La chute des températures qui a régné sur l’ensemble de l’île samedi dernier s’est faiblement fait ressentir sur les côtes sud-est, plus précisément à Beau-Vallon, Mahébourg, où une forte chaleur musicale avait envahi les lieux. C’était à l’occasion de la cinquième édition du One Man Show’Z au Baz’Art. Une fois de plus, le rendez-vous incontournable de MOUV a permis à la petite foule qui avait fait le déplacement de passer un agréable moment.
Si le cadre, avec un espace ouvert et spacieux, a été un atout pour l’événement outdoor, le concept imaginé par Damien Bathurst, Roberto Reine de Carthage et les autres membres de MOUV a aussi séduit de par son approche musicale plutôt intéressante. Le One Man Show’Z, c’est de la musique non-stop soit sur la scène principale soit sur celle de l’Acoustik Corner. Il faut surtout dire que d’édition en édition, cette fameuse scène mise à la disposition des talents émergents rencontre du succès. Ils sont de plus en plus nombreux à vouloir se démarquer on the stage. Ce qui fait que le public a le choix entre des styles, des variations musicales différents.

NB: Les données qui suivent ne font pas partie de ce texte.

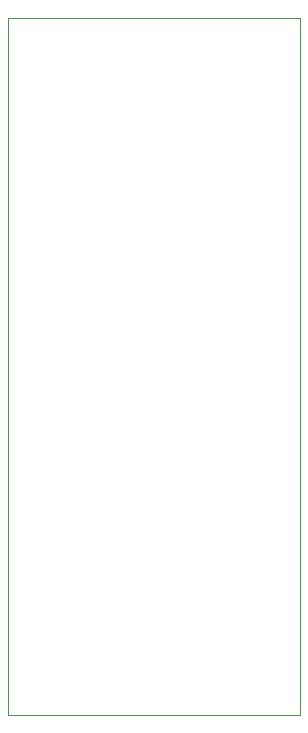
<source format=gm1>
G04 #@! TF.GenerationSoftware,KiCad,Pcbnew,(5.1.9)-1*
G04 #@! TF.CreationDate,2022-09-29T02:40:57-04:00*
G04 #@! TF.ProjectId,Cocoloca-samtap,436f636f-6c6f-4636-912d-73616d746170,rev?*
G04 #@! TF.SameCoordinates,Original*
G04 #@! TF.FileFunction,Profile,NP*
%FSLAX46Y46*%
G04 Gerber Fmt 4.6, Leading zero omitted, Abs format (unit mm)*
G04 Created by KiCad (PCBNEW (5.1.9)-1) date 2022-09-29 02:40:57*
%MOMM*%
%LPD*%
G01*
G04 APERTURE LIST*
G04 #@! TA.AperFunction,Profile*
%ADD10C,0.050000*%
G04 #@! TD*
G04 APERTURE END LIST*
D10*
X110490000Y-147320000D02*
X110490000Y-88265000D01*
X135255000Y-147320000D02*
X110490000Y-147320000D01*
X135255000Y-88265000D02*
X135255000Y-147320000D01*
X110490000Y-88265000D02*
X135255000Y-88265000D01*
M02*

</source>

Côté grande scène, comme à l’accoutumée, l’assistance a eu droit a des show’z de qualité. Les cinq artistes (Hans Nayna, Ras Nininn, Gary Victor, Menwar et Zulu) attendus ont tous livré des prestations acoustiques aux couleurs de leur registre de prédilection. Mention spéciale pour le jeune chanteur Ras Nininn qui en véritable Koul Kreol a su embarquer son public dans un sympathique groove musical. Et pour l’étoile montante de la scène locale, Gary Victor, qui lui aussi a fait participer les membres de l’assistance en reprenant Zoli Mamzel ou encore se réadaptant sur du Jean-Marc Volcy, du Kaya et du Christophe Maé.
Toutefois, ceux qui ont l’habitude de suivre les live de l’enfant de Mahébourg, Zulu, ont certainement regretté sa courte performance, qui ne semble justement pas cadrer avec la durée initiale accordée à tous les invités du One Man Show’Z. Belle initiative cependant de la part de l’interprète de La Métisse, qui s’est associé à Menwar, Roberto Reine de Carthage (cajon) et Bryan Armoogum (trombone) le temps d’une reprise de Sizann. Et oui, le One Man Show’Z, c’est aussi le partage, l’innovation et l’improvisation.
Au final, cette cinquième édition du One Man Show’Z valait nettement le déplacement. Surtout pour ceux qui ont découvert pour la première fois le talent particulier et énergique du danseur Emmanuel Chellen.